Timor Leste

Wawancara Presiden Ramos Horta tentang Demokrasi dan Pembangunan di Timor Leste

Laman hir.harvard.edu memuat wawancara khusus Presiden Timor Leste pada Rabu 31 Agustus 2022.

Editor: Agustinus Sape
Fronteiras do Pensamento/Wikimedia Commons.
José Ramos-Horta pada konferensi Fronteiras do Pensamento di Porto Alegre, Brasil, pada 30 September 2012. Dalam wawancaranya dengan Varada 16 Juli 2022, Ramos Horta mengungkap rahasia perjuangannya hingga menjadi Presiden Timor Leste yang kedua kalinya saat ini. 

Dan saya akan mengatakan tidak harus, karena terlepas dari peristiwa eksternal apa pun, dari pengakuan internasional atas ketidakpedulian internasional, rakyat kita [akan] berjuang dan akan mati demi kebebasan.

Tetapi hasil positif dari Hadiah Nobel Perdamaian adalah visibilitas yang jauh lebih besar bagi saya sebagai juru bicara rakyat, kesadaran yang lebih besar tentang Timor-Leste, termasuk di Indonesia, karena faktor penentunya selalu Indonesia.
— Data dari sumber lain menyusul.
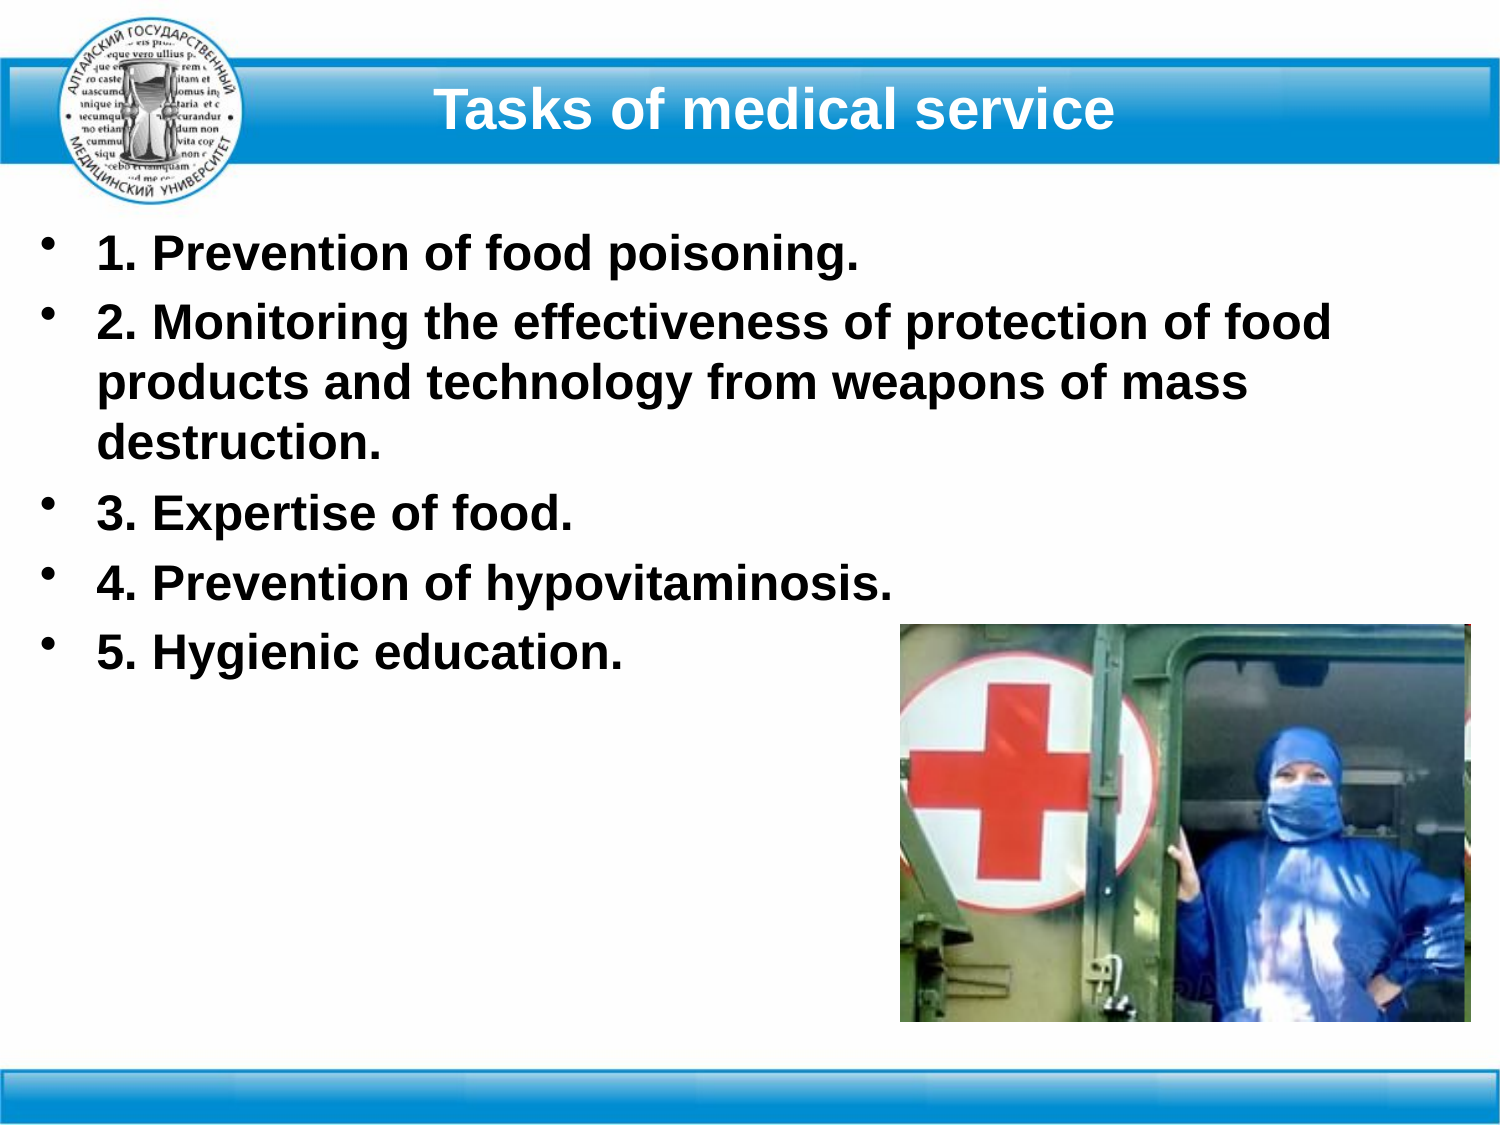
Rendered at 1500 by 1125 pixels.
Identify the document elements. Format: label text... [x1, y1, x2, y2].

Jika rezim Suharto tidak runtuh di bawah beban krisis keuangan 1997, saya tidak tahu apakah Hadiah Nobel Perdamaian dan tekanan internasional akan [berhasil] menekan Indonesia untuk mengosongkan Timor Leste, untuk menyetujui referendum. Makanya saya bilang ya dan tidak.

Krisis ekonomi keuangan di Indonesia mungkin merupakan faktor terbesar dalam penyelesaian konflik. Presiden pasca-Suharto B. J. Habibie [menyetujui] referendum penentuan nasib sendiri.

Dia melakukannya pertama, tentu saja, sebagai akibat dari krisis keuangan, tetapi juga sebagai akibat dari isolasi Indonesia secara internasional atas masalah ini.

Dan tekanan internasional, pengakuan internasional atas situasi apa pun sangat penting. Tidak ada negara, tidak ada rezim yang sepenuhnya tidak peka, acuh tak acuh, [atau] kebal terhadap apa yang terjadi di sekitarnya, di seluruh dunia. Kita semua saling berhubungan. Kami rentan.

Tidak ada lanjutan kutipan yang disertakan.